* **Recorded information**
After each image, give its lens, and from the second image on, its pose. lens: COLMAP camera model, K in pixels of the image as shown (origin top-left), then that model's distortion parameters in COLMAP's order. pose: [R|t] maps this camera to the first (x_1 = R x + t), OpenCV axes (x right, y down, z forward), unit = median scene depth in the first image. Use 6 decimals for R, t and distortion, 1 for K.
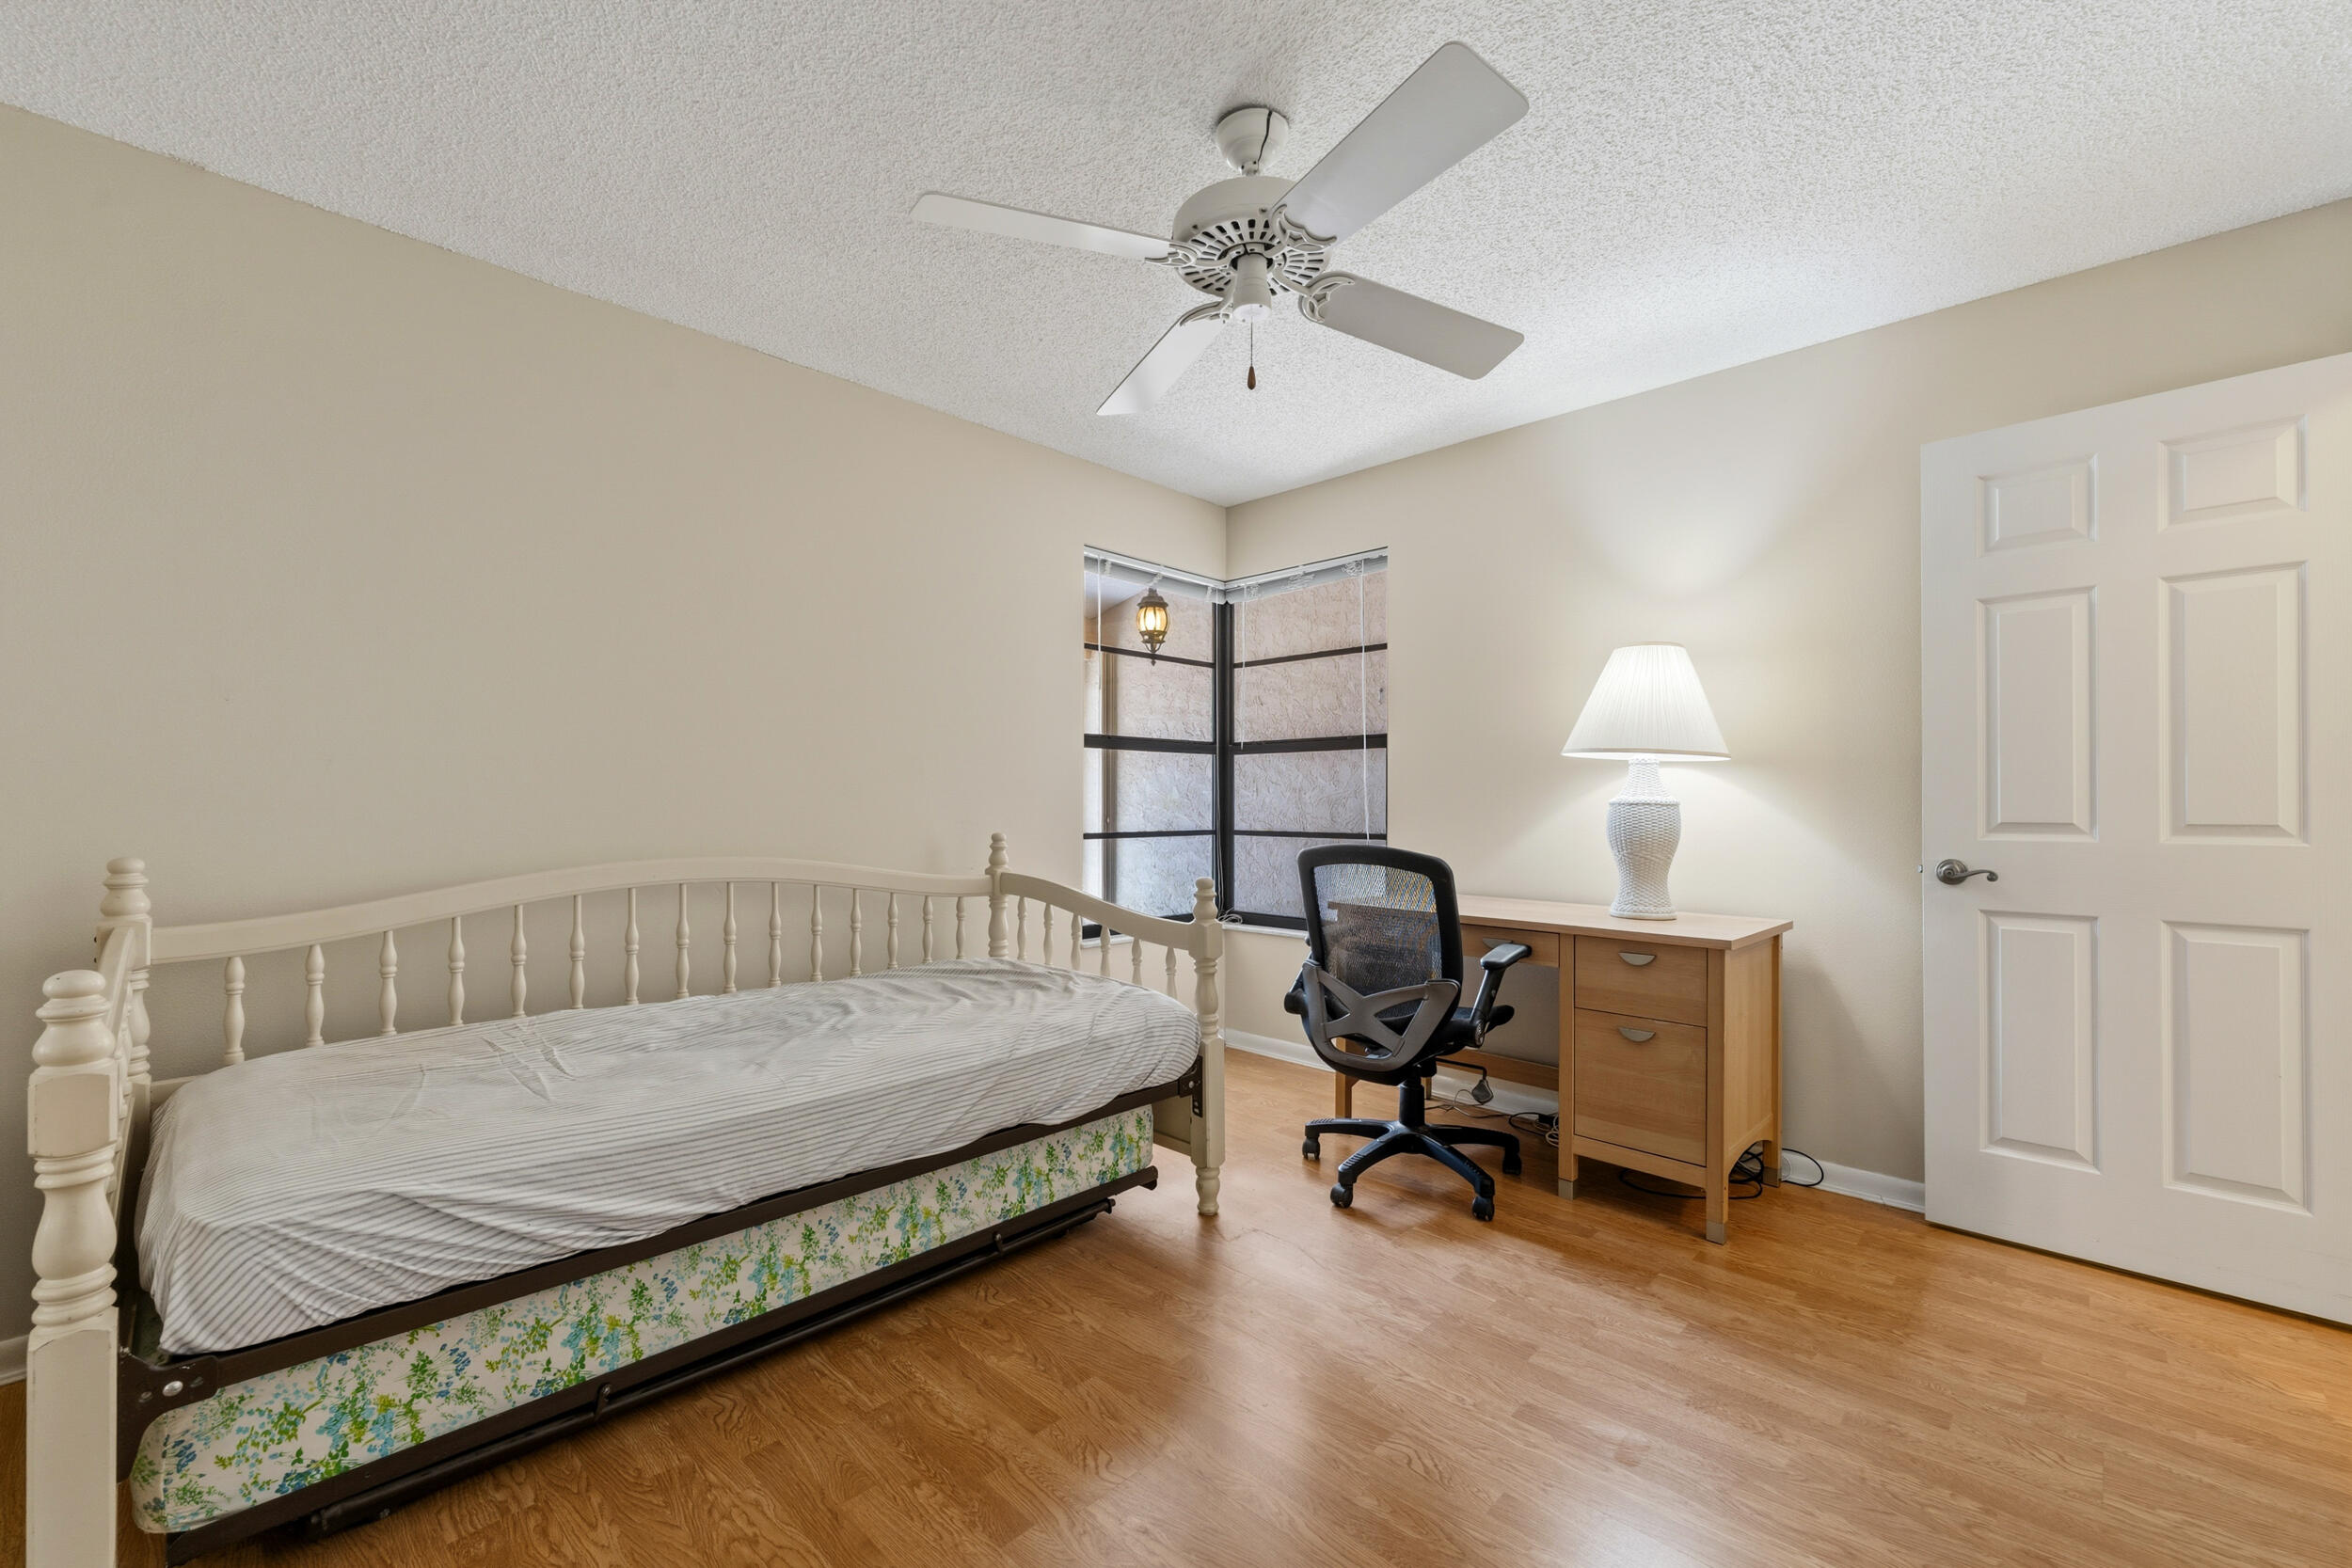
lens RADIAL K [[956.2, 0, 1174.6], [0, 956.2, 775.7], [0, 0, 1]] dist [-0.000187, -0.000534]
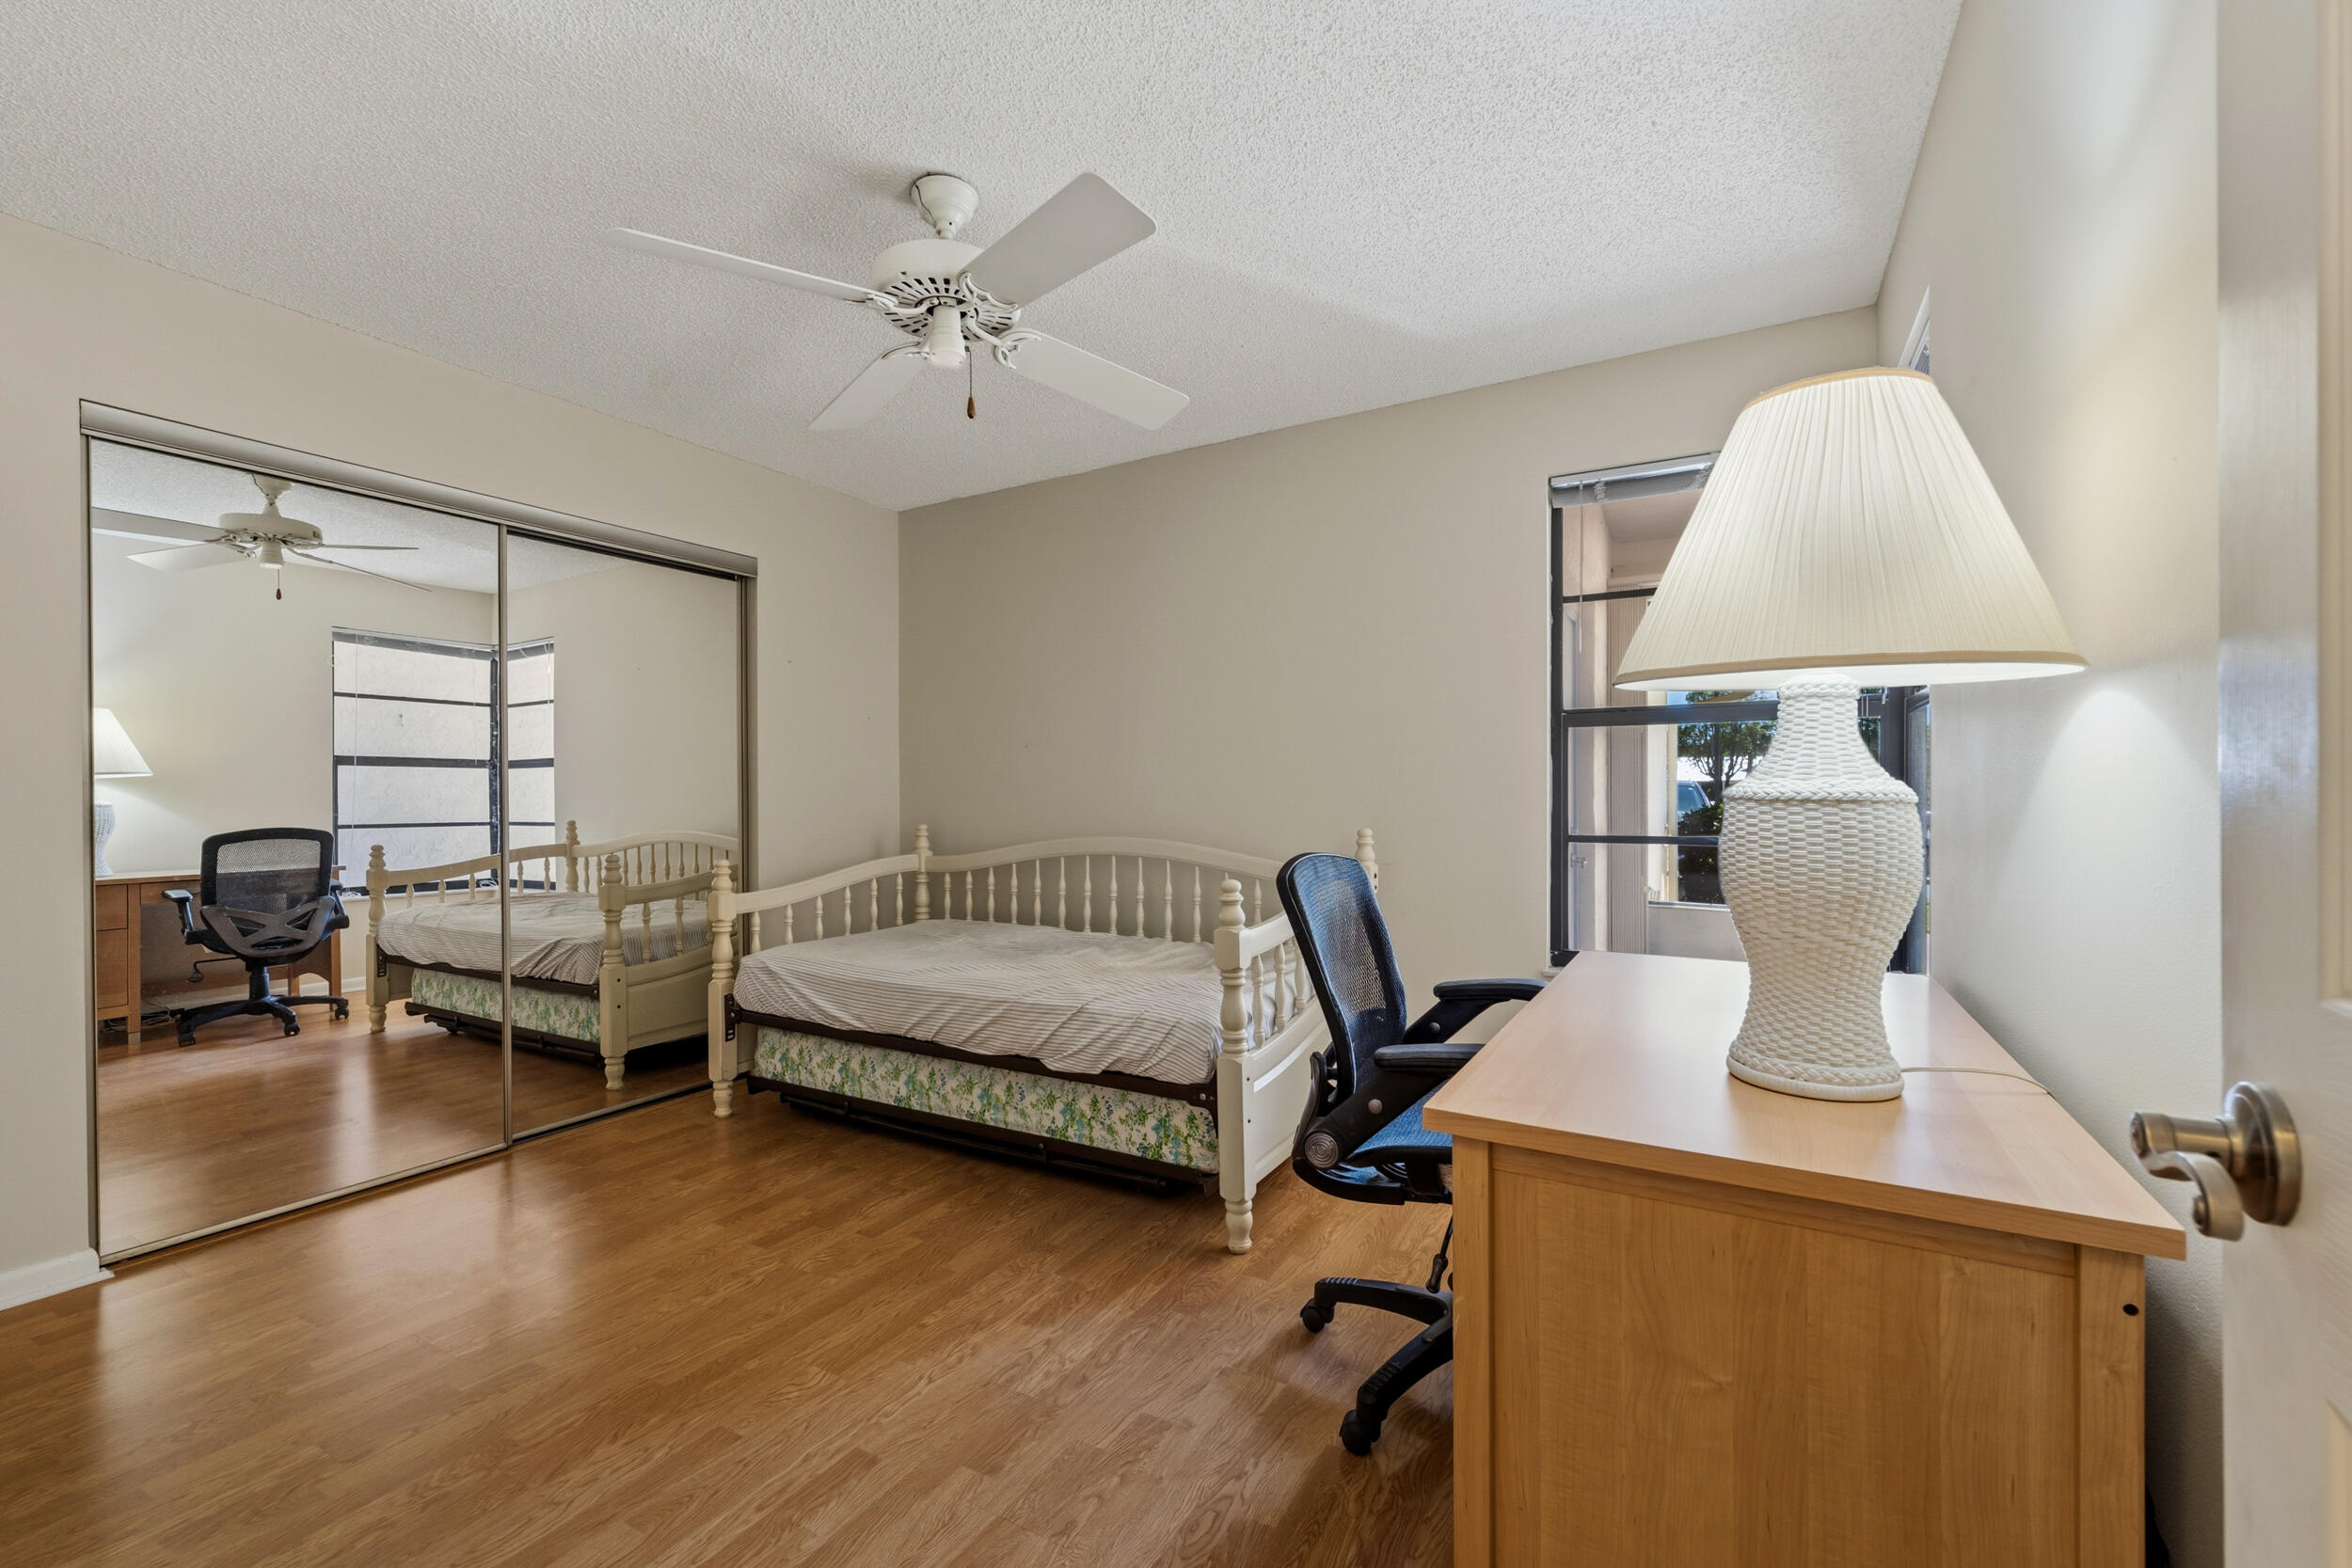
lens RADIAL K [[956.2, 0, 1174.6], [0, 956.2, 775.7], [0, 0, 1]] dist [-0.000187, -0.000534]
pose [[0.262929, -0.019007, -0.964628, 1.167262], [0.033095, 0.999395, -0.010671, 0.018144], [0.964247, -0.029119, 0.263399, 0.921105]]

* **Task prompt**
Render the lines above as a two-column CSV with the header instruction,output. Give one row for each line that has an answer: the line's text goes under instruction and its complete answer under output, each in a single quoted field with line breaks turned into spaces and the pictures left out.

* **Completed exercise**
instruction,output
"After each image, give its lens, and from the second image on, its pose. lens: COLMAP camera model, K in pixels of the image as shown (origin top-left), then that model's distortion parameters in COLMAP's order. pose: [R|t] maps this camera to the first (x_1 = R x + t), OpenCV axes (x right, y down, z forward), unit = median scene depth in the first image. Use 6 decimals for R, t and distortion, 1 for K.","lens RADIAL K [[956.2, 0, 1174.6], [0, 956.2, 775.7], [0, 0, 1]] dist [-0.000187, -0.000534] lens RADIAL K [[956.2, 0, 1174.6], [0, 956.2, 775.7], [0, 0, 1]] dist [-0.000187, -0.000534] pose [[0.262929, -0.019007, -0.964628, 1.167262], [0.033095, 0.999395, -0.010671, 0.018144], [0.964247, -0.029119, 0.263399, 0.921105]]"